ImageIcon(String filename), ImageIcon(String filename, String description)

Create ImageIcon objects from the contents of the specified GIF or JPEG file. The image is guaranteed to be completely loaded (unless an error occurs) when the constructor returns.

ImageIcon(URL location), ImageIcon(URL location, String description)

Create ImageIcon objects from the contents of the specified URL. The image is guaranteed to be completely loaded (unless an error occurs) when the constructor returns.

public ImageIcon(byte imageData[]), public ImageIcon(byte imageData[], String description)

Create ImageIcon objects from an array of bytes containing an image in a supported format, such as GIF or JPEG. The image is guaranteed to be completely loaded (unless an error occurs) when the constructor returns.

User Interface Method

public synchronized void paintIcon(Component c, Graphics g, int x, int y)

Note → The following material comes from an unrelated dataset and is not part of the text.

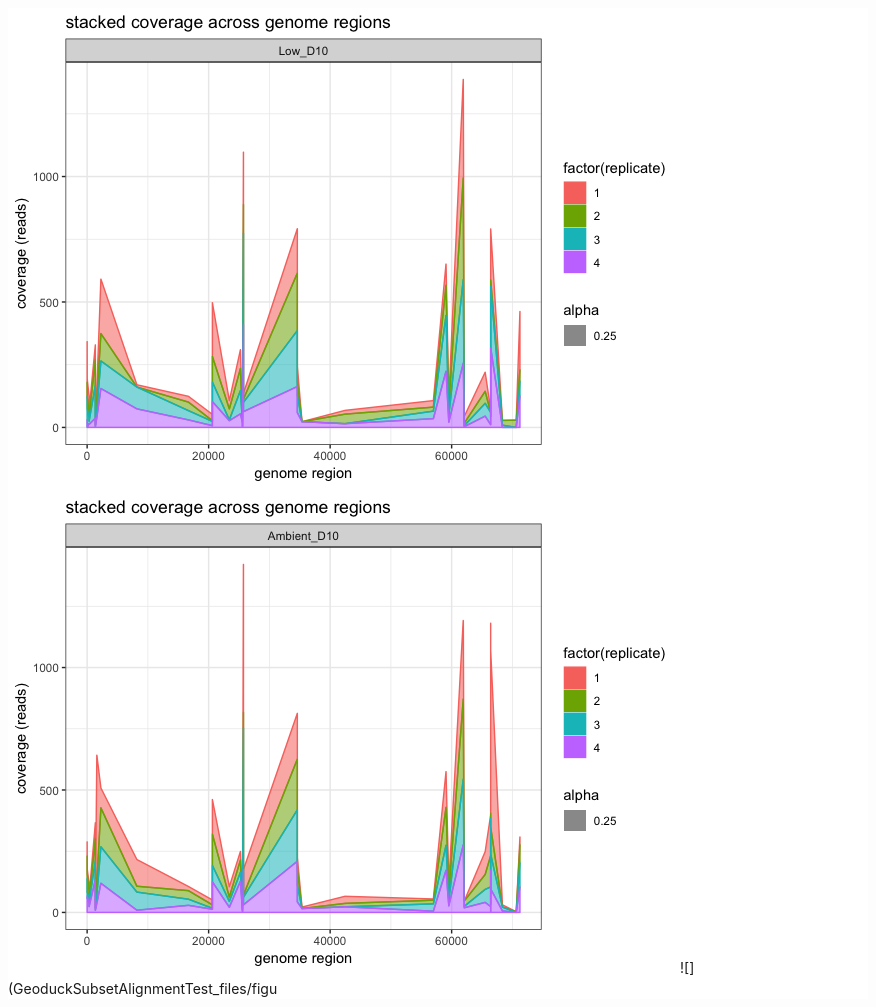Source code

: ![](GeoduckSubsetAlignmentTest_files/figure-markdown_github/unnamed-chunk-9-1.png)![](GeoduckSubsetAlignmentTest_files/figure-markdown_github/unnamed-chunk-9-2.png)![](GeoduckSubsetAlignmentTest_files/figu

Paints the Image at the specified location on the input Graphics. The given Component is passed to the Graphic’s drawImage() method as the ImageObserver (recall that java.awt.Component implements ImageObserver), if no image observer has been explicitly set.

Protected Method

protected void loadImage(Image image)

Called by the constructors and setImage(). It uses a java.awt.MediaTracker object to load an image synchronously. On completion, the image is guaranteed to be completely loaded, unless an error occurred, in which case the imageLoadStatus property will reflect the error.